Plain-text document sources
⁂

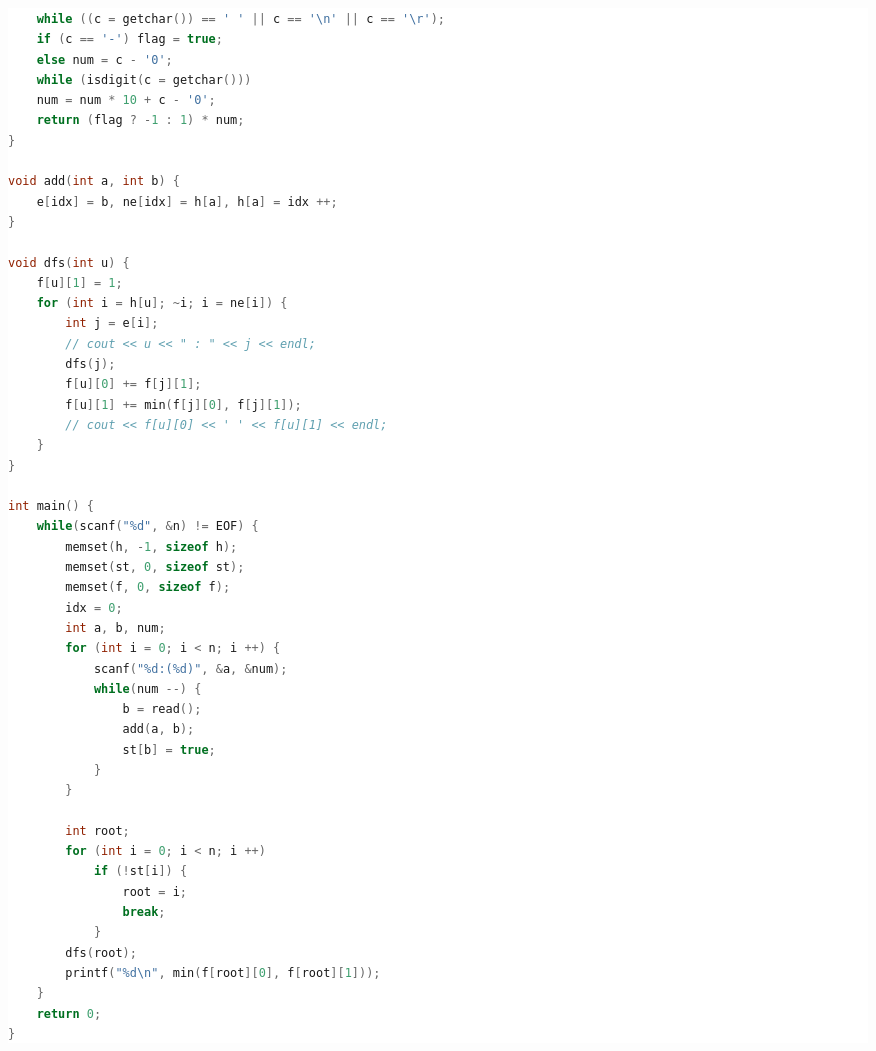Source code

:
 ```cpp
    while ((c = getchar()) == ' ' || c == '\n' || c == '\r');
    if (c == '-') flag = true;
    else num = c - '0';
    while (isdigit(c = getchar()))
    num = num * 10 + c - '0';
    return (flag ? -1 : 1) * num;
}

void add(int a, int b) {
    e[idx] = b, ne[idx] = h[a], h[a] = idx ++;
}

void dfs(int u) {
    f[u][1] = 1;
    for (int i = h[u]; ~i; i = ne[i]) {
        int j = e[i];
        // cout << u << " : " << j << endl;
        dfs(j);
        f[u][0] += f[j][1];
        f[u][1] += min(f[j][0], f[j][1]); 
        // cout << f[u][0] << ' ' << f[u][1] << endl;
    }
}

int main() {
    while(scanf("%d", &n) != EOF) {
        memset(h, -1, sizeof h);
        memset(st, 0, sizeof st);
        memset(f, 0, sizeof f);
        idx = 0;
        int a, b, num;
        for (int i = 0; i < n; i ++) {
            scanf("%d:(%d)", &a, &num);
            while(num --) {
                b = read();
                add(a, b);
                st[b] = true;
            }
        }
        
        int root;
        for (int i = 0; i < n; i ++)
            if (!st[i]) {
                root = i;
                break;
            }
        dfs(root);
        printf("%d\n", min(f[root][0], f[root][1]));
    }
    return 0;
}
```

⁂

What the task asks => Without the pictures, give back the entries exactly.

Your solution =>
Source code

:
 ```cpp
    while ((c = getchar()) == ' ' || c == '\n' || c == '\r');
    if (c == '-') flag = true;
    else num = c - '0';
    while (isdigit(c = getchar()))
    num = num * 10 + c - '0';
    return (flag ? -1 : 1) * num;
}

void add(int a, int b) {
    e[idx] = b, ne[idx] = h[a], h[a] = idx ++;
}

void dfs(int u) {
    f[u][1] = 1;
    for (int i = h[u]; ~i; i = ne[i]) {
        int j = e[i];
        // cout << u << " : " << j << endl;
        dfs(j);
        f[u][0] += f[j][1];
        f[u][1] += min(f[j][0], f[j][1]); 
        // cout << f[u][0] << ' ' << f[u][1] << endl;
    }
}

int main() {
    while(scanf("%d", &n) != EOF) {
        memset(h, -1, sizeof h);
        memset(st, 0, sizeof st);
        memset(f, 0, sizeof f);
        idx = 0;
        int a, b, num;
        for (int i = 0; i < n; i ++) {
            scanf("%d:(%d)", &a, &num);
            while(num --) {
                b = read();
                add(a, b);
                st[b] = true;
            }
        }
        
        int root;
        for (int i = 0; i < n; i ++)
            if (!st[i]) {
                root = i;
                break;
            }
        dfs(root);
        printf("%d\n", min(f[root][0], f[root][1]));
    }
    return 0;
}
```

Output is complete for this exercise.